Infancy. When Hirschsprung disease has been excluded, malabsorption secondary to gastrointestinal infections can occur in the first two years of life [
Mäkitie et al 1995]. The main findings are "celiac syndrome" with diarrhea and poor weight gain. Although most intestinal manifestations occur in the first two years of life, they can occur later in childhood. Intestinal issues have not been described in individuals with AD or MDWH.
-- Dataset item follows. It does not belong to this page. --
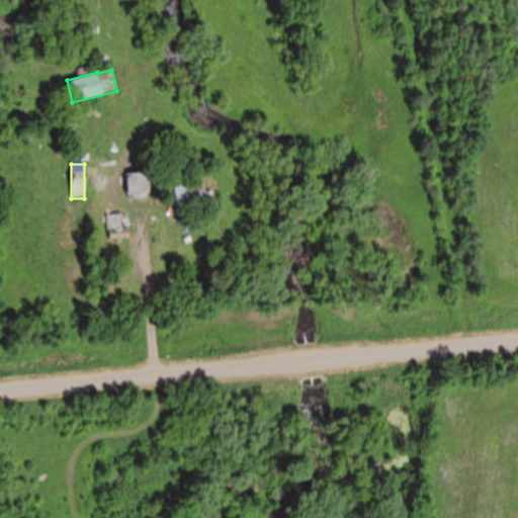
[(146,199),(146,174),(125,174),(125,199),(146,199)]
Impaired spermatogenesis. Because of a defect in cell proliferation, males with CHH have defects in sperm concentration, motility, morphology, and immunology [Mäkitie et al 2001b]. Testicles are smaller than normal for age and pubertal status; however, serum concentrations of testosterone, inhibin B, and gonadotropins are within the normal range in most individuals.
Delayed puberty. Girls with CHH may have hypogonadotropic or normogonadotropic hypogonadism with no spontaneous pubertal development [Holopainen et al 2018].
Additional findings observed in some persons with AD [Horn et al 2001]:
Prevalence
About 700 individuals are currently known to have a CHH-AD spectrum disorder [Kaitila, personal communication]. The most severe form, AD, is extremely rare: fewer than ten affected individuals have been reported.
Affected individuals have been reported in most populations; however, a high incidence of CHH was noted in the Old Order Amish population, with a prevalence of 1-2:1,000 (carrier frequency of 1:10), and in Finland, with an incidence of 1:23,000 (carrier frequency of 1:76) [Mäkitie 1992, Mäkitie & Kaitila 1993].